TASK INSTRUCTIONS:
Only those lines in the data below from the line containing "Ngày tết đoan" through the line containing "Chợ tốt việc làm 08/2026", both included, should be restated word for word.

Transcribed page contents:
------
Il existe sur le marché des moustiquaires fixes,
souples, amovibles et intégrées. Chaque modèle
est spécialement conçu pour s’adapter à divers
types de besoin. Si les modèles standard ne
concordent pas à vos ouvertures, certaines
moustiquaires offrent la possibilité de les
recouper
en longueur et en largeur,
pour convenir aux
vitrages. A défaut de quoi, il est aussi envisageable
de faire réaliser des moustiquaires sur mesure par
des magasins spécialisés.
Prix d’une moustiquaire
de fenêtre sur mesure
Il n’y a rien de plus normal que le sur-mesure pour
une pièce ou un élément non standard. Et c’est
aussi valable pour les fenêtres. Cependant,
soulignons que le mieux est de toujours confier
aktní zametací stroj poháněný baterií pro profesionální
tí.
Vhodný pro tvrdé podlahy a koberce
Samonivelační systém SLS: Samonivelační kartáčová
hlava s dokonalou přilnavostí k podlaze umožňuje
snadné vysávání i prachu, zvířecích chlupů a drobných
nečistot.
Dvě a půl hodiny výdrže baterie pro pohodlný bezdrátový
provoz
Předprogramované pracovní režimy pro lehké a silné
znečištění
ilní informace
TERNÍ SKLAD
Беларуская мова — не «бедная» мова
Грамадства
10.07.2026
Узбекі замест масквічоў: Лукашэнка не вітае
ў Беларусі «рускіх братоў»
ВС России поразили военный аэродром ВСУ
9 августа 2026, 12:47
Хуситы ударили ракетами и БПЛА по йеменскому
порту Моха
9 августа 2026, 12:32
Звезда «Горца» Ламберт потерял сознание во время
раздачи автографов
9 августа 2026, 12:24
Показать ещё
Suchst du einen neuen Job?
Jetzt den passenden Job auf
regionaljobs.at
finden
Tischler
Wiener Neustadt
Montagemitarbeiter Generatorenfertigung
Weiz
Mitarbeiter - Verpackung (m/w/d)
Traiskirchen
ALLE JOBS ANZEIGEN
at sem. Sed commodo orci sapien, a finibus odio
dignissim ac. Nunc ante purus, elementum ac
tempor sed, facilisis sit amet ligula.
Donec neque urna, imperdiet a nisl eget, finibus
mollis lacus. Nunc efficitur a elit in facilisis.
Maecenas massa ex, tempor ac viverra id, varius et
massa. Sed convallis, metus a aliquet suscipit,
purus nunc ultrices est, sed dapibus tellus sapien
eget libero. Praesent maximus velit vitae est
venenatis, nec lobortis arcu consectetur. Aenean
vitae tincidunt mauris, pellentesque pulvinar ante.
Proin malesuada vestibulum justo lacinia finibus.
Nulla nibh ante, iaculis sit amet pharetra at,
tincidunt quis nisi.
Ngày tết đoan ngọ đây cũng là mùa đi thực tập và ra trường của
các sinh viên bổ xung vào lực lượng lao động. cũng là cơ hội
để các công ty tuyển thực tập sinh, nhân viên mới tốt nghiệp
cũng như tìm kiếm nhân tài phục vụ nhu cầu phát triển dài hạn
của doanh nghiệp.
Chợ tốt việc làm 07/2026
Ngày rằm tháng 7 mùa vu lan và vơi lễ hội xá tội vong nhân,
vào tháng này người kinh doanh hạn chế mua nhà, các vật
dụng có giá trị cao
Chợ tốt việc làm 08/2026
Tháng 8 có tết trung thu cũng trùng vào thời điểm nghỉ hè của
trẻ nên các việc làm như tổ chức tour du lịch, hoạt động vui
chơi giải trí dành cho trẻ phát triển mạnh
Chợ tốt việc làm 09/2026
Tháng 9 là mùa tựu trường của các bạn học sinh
------
REPLY TO THE TASK:
Ngày tết đoan ngọ đây cũng là mùa đi thực tập và ra trường của
các sinh viên bổ xung vào lực lượng lao động. cũng là cơ hội
để các công ty tuyển thực tập sinh, nhân viên mới tốt nghiệp
cũng như tìm kiếm nhân tài phục vụ nhu cầu phát triển dài hạn
của doanh nghiệp.
Chợ tốt việc làm 07/2026
Ngày rằm tháng 7 mùa vu lan và vơi lễ hội xá tội vong nhân,
vào tháng này người kinh doanh hạn chế mua nhà, các vật
dụng có giá trị cao
Chợ tốt việc làm 08/2026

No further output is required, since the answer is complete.